_Problem requirements_
Copy the material below word for word, omitting the pictures.

Figure understanding tasks:

== Segment start ==

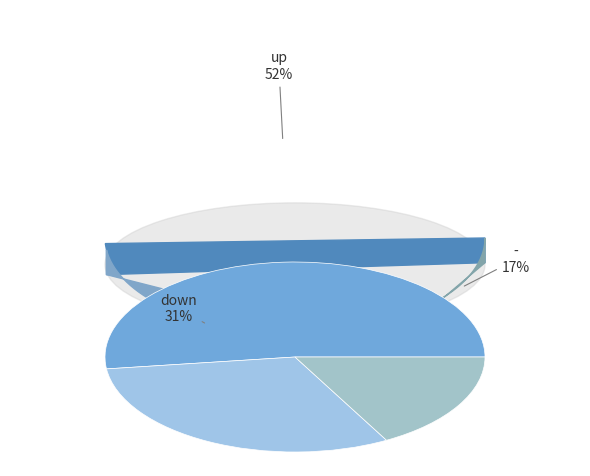

To the nearest percent, what percentage of the pie is -?

17%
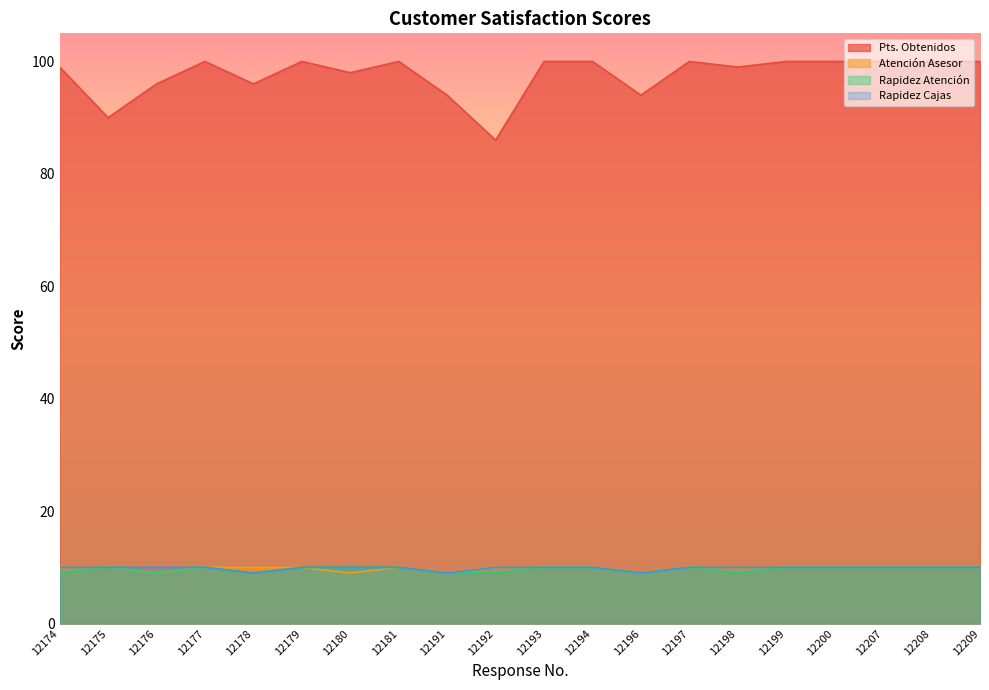

How many values in the Rapidez Atención series are below 10?

7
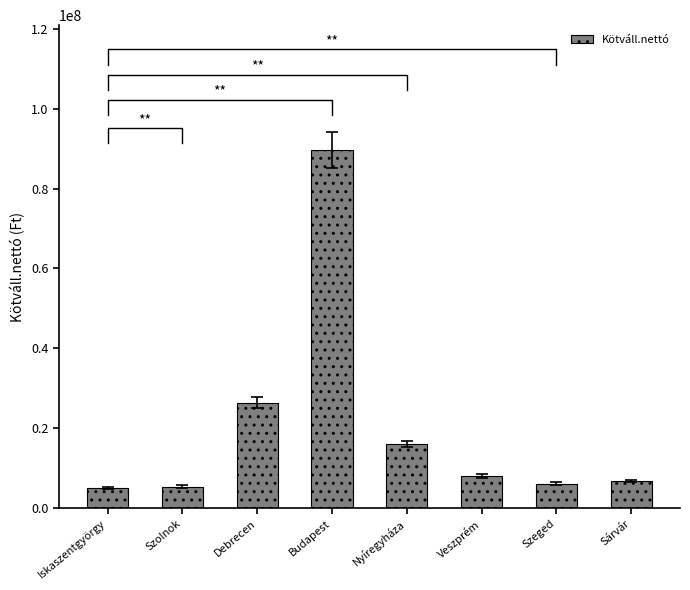

What is the difference between the second highest and second lowest values?

20992298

== Segment end ==

_Exercise result_
To the nearest percent, what percentage of the pie is -?

17%

How many values in the Rapidez Atención series are below 10?

7

What is the difference between the second highest and second lowest values?

20992298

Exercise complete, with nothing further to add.